Fraud detection is another area where agents could transform not only processes but full operating models. Many insurers want to implement a Straight-Through Process (STP) for simple claims, but struggle to manage the business risks related to it. Now AI agents can be deployed as an infinitely scalable resource to oversee the process and monitor for fraud even in STP set-ups. These agents can automatically flag suspicious claims, such as those where the same individuals appears as claimants or witnesses of each other, by analysing patterns and cross-referencing them with the companies full claims history. By automating the detection, AI agents not only reduce human involvement but allow the implementation of the STP without increasing financial risk.

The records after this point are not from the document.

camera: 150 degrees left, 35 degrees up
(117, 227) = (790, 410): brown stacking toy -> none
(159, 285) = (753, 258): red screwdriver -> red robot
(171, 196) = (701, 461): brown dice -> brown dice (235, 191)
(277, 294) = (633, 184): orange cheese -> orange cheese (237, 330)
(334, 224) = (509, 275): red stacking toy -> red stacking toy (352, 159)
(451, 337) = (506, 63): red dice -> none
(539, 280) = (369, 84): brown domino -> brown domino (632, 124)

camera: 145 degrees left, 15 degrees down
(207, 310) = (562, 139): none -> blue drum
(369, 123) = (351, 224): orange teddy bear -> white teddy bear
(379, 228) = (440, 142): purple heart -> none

In both instances, agents work concurrently, in contrast to human teams, which only focus on their specific tasks and often must wait until another team has completed their own.

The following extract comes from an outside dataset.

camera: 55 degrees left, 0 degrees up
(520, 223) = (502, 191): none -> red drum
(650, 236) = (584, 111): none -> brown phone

This shift from manual work to full-task automation empowers insurers to reimagine how they approach their operations. AI agents not only automate repetitive tasks but also drive innovation, create new roles, and streamline workflows, freeing up human resources for higher-value work.

Overcoming the Obstacles to Agent-Driven, Enterprise-Wide Transformation
Insurers need to tackle several challenges to fully realise the potential of AI agents.

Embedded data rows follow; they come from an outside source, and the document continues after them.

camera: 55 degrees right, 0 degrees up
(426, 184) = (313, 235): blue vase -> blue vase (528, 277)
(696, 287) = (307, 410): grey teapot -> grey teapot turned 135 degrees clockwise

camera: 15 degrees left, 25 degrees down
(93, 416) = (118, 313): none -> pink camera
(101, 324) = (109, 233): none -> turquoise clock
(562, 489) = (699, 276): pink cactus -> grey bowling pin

1. Regulatory ambiguity: There is still a significant amount of concern regarding the regulation of AI. How much is relevant depends on the type of cover an insurer provides; the EU AI Act, for instance, defines life and health insurance using AI as high-risk, but not other areas. Insurance providers will need to keep up to date with regulatory changes, but this should not restrict their investments.
Much of the relevant regulation is focused on the impact on the customer; if insurers ensure their AI deployments are customer-centric, then they may well be in a better position should the rules change.
2. Culture: AI may have huge potential applications in insurance, but the industry is not known for its acceptance of innovation. Adjusting company cultures to embrace the value of AI is critical to deployment success.
3. Scale: One agent is a pilot, but for AI to have a truly transformative effect insurers need to scale their agent deployments. That requires an enterprise-wide AI infrastructure that supports hundreds of AI Agents in autonomous operations. This infrastructure should ensure that AI agents can integrate seamlessly with existing systems, operate autonomously, and empower business experts to configure AI agents according to specific business objectives.
By building themselves or buying from existing vendors such an infrastructure, insurers can scale AI agents across the organisation, leading to a transformation that revolutionises fields such as underwriting, claims management, and fraud detection.
Embracing AI Agents for True Transformation
While fine-tuning and RAG improve pre-built models, they still leave insurers reliant on human decision-makers. True transformation comes when AI no longer merely assists teams but takes full responsibility for tasks. By adopting autonomous AI agents, insurers will be better placed to navigate continuous industry disruption and position themselves for future-proofed success.